Цель упражнения: Повторите без изменений часть отрывка о русской коннице между словами «Рис. 74. Поместная» и «(268, с. 131).» включительно.

Да в то же время, как бывает у царя смотр всем ратным людям перед войною; и в то время у стольников и у стряпчих и у дворян Московских и у жильцов росписывают, сколько за кем крестьянских дворов, и сметя против крестьянских дворов напишут за ними быти к бою людей их со всею службой, всяких чинов за человеком человек по 5 и по 6 и по 10, и по 20 и по 30 и по 40, смотря по их животам и по вотчинам, кроме тех людей, которые с ними бывают за возами. А как приличится бой, и тех их людей к бою от них не отлучают, а бывают с ними вместе под одним знаменем» (51 с 146-147).

В региональную конницу набирались отряды, собранные из «даточных людей». В эту категорию входили и крестьяне, и горожане. Видимо, в число «даточных» попадали жившие в монастырских вотчинах и государственных землях, не розданных в частное пользование.

Рис. 74. Поместная конница Руси: лёгкий лучник и тяжеловооруженный воин (на заднем плане). XVI, начало XVII вв.

Даточные делились на 2 разряда: тех, кто должен был являться на службу «с подводой, с лошадью, и с телегой, и с хомутом, и с топором, и с киркой, и с заступом, и с лопатой» (268, с. 137) – их задачей было выполнение обозных обязанностей; и тех, кто являлся с соответствующим вооружением и с конём. Последних, скорее всего, приписывали к боярским отрядам и использовали так же, как поляки пахоликов, хотя поздние документы, сообщающие о более серьёзном вооружении даточных всадников, дают основание причислить их к тяжёлой коннице (268, с. 131).

Мы, право, затрудняемся представить, что мог бы сделать даточный крестьянин в бою, будь он даже снабжён доспехами, луком или огнестрельным оружием, но при этом не умея ими пользоваться. Видимо, речь в документах идёт о некой воинской прослойке, составлявшей монастырские дружины. Ведь монастыри, так же как и бояре, нуждались в защите и контроле над своими владениями и во избежание бунтов давали возможность профессиональным воинам селиться на монастырских землях, выделяя им участки с соответствующим количеством крестьян.

Нам кажется, что данное объяснение наиболее приемлемо.

Важнейшей частью русской конницы являлись казаки, нёсшие пограничную службу. О них также есть сведения у Котошихина:

«Казачьи полки, старые ж; а устроены те казаки для оберегания порубежных мест от Польской границы, и тех казаков было до войны с 5 000 человек, а ныне их немногое число; а учинены они в казаки от служилых людей, из рейтар и из солдатов, после прежних служеб, и даны им дворы и места и земля пахотная; а оброку царю и податей не платят никаких. А как они бывают на службе, и им жалованья даётся погодно, против драгунов; а к бою служба их против рейтарского строю, знамёна малые ж, своим образцом; начальные люди у них, голова, атаманы, сотники, есаулы, из дворян и из рейтарских начальных людей.

[Собранные данные]
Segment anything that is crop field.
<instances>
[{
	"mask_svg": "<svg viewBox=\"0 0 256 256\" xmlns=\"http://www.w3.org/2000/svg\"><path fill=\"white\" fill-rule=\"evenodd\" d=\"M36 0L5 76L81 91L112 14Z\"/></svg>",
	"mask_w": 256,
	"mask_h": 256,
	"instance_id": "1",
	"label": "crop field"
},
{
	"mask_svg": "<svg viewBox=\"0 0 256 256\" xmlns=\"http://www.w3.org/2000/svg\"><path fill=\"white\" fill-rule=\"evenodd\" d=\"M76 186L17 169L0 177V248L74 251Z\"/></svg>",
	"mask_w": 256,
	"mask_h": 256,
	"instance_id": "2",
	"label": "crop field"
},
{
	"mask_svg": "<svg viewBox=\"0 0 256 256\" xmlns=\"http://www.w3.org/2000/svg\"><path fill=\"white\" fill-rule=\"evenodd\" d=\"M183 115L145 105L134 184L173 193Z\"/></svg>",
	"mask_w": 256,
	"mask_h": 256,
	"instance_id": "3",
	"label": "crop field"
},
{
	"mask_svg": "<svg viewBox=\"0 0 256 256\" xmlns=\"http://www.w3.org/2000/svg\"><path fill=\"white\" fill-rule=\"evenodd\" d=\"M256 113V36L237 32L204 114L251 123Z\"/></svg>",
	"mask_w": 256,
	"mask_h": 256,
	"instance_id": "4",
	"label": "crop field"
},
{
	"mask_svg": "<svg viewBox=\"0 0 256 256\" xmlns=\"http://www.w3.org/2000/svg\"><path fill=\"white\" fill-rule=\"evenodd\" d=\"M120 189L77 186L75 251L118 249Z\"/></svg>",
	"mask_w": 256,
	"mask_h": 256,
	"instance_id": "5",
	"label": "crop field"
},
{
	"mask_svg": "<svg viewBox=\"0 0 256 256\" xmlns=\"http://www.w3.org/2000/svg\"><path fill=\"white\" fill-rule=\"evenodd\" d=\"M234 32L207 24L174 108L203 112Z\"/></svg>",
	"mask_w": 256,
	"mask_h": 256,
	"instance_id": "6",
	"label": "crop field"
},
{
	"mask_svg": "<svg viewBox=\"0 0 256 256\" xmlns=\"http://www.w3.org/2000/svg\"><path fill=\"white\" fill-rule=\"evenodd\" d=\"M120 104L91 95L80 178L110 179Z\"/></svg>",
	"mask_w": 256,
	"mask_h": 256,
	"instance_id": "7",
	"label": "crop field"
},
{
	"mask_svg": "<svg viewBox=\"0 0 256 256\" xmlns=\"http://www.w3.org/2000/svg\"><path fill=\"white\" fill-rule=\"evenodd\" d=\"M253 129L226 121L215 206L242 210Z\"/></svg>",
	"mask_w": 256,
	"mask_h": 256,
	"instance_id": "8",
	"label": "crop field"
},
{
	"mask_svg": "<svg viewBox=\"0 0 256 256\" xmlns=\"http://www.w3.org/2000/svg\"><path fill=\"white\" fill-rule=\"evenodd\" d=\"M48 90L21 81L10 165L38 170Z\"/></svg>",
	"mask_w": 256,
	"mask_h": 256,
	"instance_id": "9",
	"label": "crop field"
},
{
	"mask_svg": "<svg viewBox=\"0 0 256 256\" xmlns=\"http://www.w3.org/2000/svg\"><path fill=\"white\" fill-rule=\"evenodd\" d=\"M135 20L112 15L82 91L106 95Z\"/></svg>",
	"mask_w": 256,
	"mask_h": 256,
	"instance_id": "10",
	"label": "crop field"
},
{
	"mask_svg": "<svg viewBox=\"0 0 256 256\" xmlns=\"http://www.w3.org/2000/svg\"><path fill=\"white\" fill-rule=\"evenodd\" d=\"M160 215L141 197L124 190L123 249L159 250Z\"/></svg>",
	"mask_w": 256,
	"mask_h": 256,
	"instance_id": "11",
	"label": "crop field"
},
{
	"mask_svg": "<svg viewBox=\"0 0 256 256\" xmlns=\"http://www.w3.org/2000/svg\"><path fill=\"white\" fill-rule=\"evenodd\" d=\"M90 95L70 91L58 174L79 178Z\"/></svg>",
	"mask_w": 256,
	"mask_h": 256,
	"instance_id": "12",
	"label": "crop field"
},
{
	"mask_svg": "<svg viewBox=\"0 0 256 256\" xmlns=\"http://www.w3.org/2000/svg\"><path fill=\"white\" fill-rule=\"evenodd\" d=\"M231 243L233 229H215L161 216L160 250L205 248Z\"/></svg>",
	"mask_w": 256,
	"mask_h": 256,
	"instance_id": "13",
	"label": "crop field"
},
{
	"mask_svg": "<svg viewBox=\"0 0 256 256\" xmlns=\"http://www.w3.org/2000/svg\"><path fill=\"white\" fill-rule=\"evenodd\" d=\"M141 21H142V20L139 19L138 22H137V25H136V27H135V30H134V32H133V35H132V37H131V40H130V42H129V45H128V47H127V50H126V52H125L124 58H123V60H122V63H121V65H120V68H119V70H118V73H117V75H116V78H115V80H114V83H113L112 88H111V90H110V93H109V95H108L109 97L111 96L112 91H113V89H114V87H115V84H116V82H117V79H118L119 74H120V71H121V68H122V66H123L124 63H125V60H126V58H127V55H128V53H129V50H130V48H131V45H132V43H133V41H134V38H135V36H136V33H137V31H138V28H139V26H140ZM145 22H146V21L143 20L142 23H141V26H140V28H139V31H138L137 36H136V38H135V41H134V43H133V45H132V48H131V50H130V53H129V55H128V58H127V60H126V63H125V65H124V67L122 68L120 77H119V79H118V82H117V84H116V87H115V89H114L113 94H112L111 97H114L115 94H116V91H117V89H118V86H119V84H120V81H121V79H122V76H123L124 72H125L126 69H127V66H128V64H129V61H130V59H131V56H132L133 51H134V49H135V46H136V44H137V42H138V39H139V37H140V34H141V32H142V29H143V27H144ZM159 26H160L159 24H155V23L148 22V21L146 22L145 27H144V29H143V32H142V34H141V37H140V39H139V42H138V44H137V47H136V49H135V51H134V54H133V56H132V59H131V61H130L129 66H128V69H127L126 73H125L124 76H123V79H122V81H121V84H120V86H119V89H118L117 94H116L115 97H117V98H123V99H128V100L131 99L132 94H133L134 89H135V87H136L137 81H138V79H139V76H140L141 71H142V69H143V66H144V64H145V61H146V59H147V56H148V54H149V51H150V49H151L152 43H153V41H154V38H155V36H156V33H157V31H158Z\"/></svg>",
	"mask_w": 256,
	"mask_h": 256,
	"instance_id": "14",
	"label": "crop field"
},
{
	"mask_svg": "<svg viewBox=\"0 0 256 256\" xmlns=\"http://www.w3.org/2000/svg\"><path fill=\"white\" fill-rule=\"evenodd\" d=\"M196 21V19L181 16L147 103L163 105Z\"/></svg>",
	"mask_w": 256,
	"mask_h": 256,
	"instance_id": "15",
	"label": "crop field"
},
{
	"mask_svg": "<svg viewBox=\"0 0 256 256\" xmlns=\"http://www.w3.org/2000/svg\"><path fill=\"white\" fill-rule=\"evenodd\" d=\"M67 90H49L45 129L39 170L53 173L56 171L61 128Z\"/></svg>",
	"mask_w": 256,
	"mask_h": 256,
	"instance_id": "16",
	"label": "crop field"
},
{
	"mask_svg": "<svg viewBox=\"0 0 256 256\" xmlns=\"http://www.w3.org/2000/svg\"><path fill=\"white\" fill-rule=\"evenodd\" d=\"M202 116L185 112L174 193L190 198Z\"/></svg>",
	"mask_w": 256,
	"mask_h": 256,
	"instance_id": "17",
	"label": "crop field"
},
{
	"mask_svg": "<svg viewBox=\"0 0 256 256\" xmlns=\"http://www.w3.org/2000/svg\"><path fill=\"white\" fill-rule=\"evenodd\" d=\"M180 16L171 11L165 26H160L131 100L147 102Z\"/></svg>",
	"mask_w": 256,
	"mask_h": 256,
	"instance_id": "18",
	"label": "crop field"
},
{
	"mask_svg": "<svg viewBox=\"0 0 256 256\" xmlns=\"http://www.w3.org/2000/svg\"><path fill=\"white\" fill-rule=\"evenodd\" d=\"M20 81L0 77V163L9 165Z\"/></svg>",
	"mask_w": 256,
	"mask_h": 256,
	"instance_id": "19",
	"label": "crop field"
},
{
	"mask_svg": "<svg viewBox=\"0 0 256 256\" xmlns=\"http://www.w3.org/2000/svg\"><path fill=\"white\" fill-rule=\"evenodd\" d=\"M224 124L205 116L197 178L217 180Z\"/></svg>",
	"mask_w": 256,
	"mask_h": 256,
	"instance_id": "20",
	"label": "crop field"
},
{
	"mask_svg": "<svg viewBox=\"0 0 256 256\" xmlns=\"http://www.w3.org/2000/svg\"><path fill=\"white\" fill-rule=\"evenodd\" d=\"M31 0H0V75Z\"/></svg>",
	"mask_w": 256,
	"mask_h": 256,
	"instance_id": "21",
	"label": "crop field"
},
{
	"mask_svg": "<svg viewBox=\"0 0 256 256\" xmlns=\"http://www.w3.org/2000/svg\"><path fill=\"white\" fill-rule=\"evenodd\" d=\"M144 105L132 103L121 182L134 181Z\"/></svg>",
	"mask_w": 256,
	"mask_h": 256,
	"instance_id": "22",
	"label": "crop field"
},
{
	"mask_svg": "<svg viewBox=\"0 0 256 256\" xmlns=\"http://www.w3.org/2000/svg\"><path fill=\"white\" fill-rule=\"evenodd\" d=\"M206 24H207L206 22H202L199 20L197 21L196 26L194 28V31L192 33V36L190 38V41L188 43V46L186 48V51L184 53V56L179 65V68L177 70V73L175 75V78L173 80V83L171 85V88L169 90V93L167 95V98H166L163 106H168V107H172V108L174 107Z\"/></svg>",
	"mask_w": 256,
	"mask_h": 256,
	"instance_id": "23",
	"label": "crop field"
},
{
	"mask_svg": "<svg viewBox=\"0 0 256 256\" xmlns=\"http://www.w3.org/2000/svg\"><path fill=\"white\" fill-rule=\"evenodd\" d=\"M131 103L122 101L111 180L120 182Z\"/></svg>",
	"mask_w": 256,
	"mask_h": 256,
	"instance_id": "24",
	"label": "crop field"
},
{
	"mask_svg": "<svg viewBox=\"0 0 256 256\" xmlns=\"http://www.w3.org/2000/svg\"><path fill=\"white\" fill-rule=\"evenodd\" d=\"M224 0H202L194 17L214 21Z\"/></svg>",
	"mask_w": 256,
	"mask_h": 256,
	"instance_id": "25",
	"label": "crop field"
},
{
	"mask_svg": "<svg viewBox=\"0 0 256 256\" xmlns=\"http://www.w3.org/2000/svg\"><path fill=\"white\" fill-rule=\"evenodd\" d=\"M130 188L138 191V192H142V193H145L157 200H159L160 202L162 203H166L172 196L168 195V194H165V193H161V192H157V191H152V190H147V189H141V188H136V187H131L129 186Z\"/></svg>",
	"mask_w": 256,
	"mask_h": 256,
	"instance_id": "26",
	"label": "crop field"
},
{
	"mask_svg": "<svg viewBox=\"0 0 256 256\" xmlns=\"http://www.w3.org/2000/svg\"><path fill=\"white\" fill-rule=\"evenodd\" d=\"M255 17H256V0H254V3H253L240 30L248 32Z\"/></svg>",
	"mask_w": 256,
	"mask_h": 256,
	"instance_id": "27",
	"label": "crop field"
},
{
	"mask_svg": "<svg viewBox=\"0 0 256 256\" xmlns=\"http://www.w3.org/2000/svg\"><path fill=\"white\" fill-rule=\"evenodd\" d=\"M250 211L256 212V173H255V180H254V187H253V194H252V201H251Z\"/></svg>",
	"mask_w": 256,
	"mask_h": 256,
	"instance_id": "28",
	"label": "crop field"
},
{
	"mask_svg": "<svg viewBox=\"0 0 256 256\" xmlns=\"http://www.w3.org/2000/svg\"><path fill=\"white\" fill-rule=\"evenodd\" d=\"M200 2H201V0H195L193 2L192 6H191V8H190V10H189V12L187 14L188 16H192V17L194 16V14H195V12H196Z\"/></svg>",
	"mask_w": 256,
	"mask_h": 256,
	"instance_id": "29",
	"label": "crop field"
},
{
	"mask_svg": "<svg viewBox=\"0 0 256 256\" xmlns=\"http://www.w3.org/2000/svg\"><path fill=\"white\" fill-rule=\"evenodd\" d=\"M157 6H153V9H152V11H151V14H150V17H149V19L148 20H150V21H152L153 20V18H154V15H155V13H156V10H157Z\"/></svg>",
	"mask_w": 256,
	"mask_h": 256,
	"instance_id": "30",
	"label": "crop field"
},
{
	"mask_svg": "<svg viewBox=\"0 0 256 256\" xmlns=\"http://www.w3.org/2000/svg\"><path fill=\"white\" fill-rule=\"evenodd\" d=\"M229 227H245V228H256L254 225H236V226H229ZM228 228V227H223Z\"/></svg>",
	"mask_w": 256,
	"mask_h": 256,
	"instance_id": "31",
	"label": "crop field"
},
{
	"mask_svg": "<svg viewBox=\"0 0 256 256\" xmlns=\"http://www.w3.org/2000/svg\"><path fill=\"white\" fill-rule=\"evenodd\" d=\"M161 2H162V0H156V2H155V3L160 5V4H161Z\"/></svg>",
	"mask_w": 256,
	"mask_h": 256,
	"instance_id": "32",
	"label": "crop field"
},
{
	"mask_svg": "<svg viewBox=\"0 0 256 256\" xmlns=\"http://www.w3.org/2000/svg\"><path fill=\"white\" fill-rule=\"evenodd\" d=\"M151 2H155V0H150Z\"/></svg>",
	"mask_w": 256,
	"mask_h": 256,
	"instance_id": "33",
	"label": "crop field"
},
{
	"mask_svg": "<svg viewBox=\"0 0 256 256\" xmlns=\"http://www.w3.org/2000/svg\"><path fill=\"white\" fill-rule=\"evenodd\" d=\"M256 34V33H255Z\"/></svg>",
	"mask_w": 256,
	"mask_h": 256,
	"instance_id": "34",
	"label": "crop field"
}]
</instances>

Результат ниже:
Рис. 74. Поместная конница Руси: лёгкий лучник и тяжеловооруженный воин (на заднем плане). XVI, начало XVII вв.

Даточные делились на 2 разряда: тех, кто должен был являться на службу «с подводой, с лошадью, и с телегой, и с хомутом, и с топором, и с киркой, и с заступом, и с лопатой» (268, с. 137) – их задачей было выполнение обозных обязанностей; и тех, кто являлся с соответствующим вооружением и с конём. Последних, скорее всего, приписывали к боярским отрядам и использовали так же, как поляки пахоликов, хотя поздние документы, сообщающие о более серьёзном вооружении даточных всадников, дают основание причислить их к тяжёлой коннице (268, с. 131).